▶ **JOB**:
Can you copy out each of the entries below word for word, leaving out the pictures?

▶ **DATA FOR REVIEW**:
- - - - -

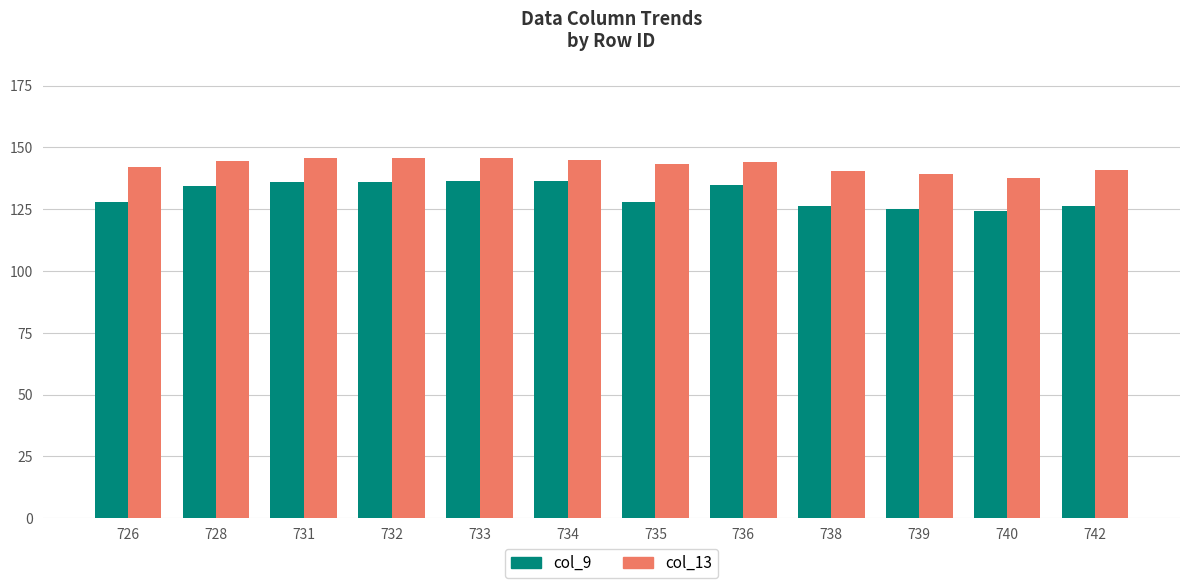

Does the chart contain stacked bars?

No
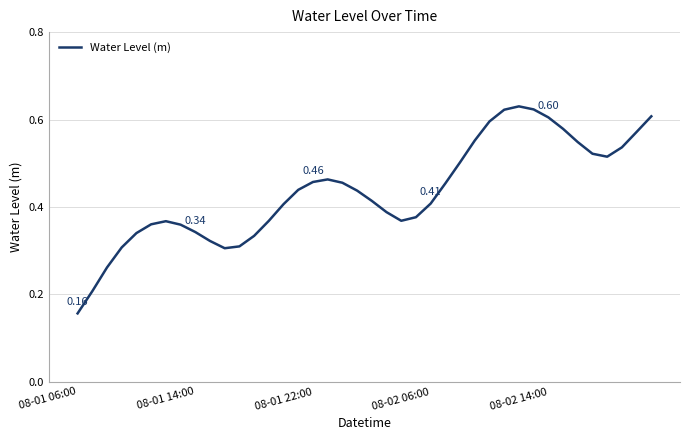

How many lines are shown in the chart?

1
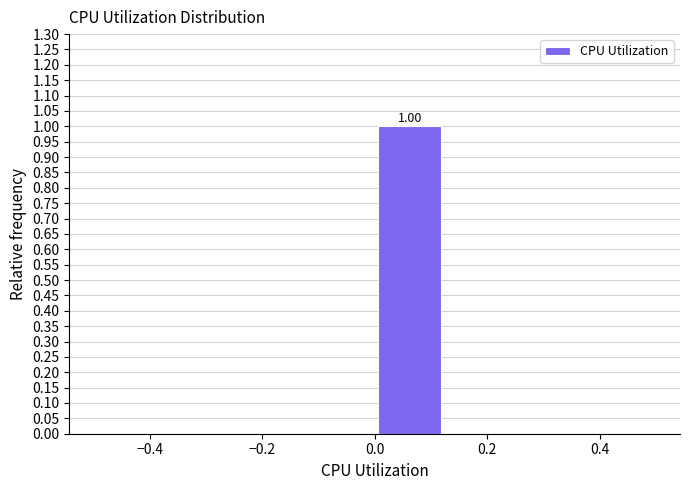

Over which range of the x-axis is the bar tallest?

0.000 to 0.125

- - - - -

▶ **PROBLEM SOLUTION**:
Does the chart contain stacked bars?

No

How many lines are shown in the chart?

1

Over which range of the x-axis is the bar tallest?

0.000 to 0.125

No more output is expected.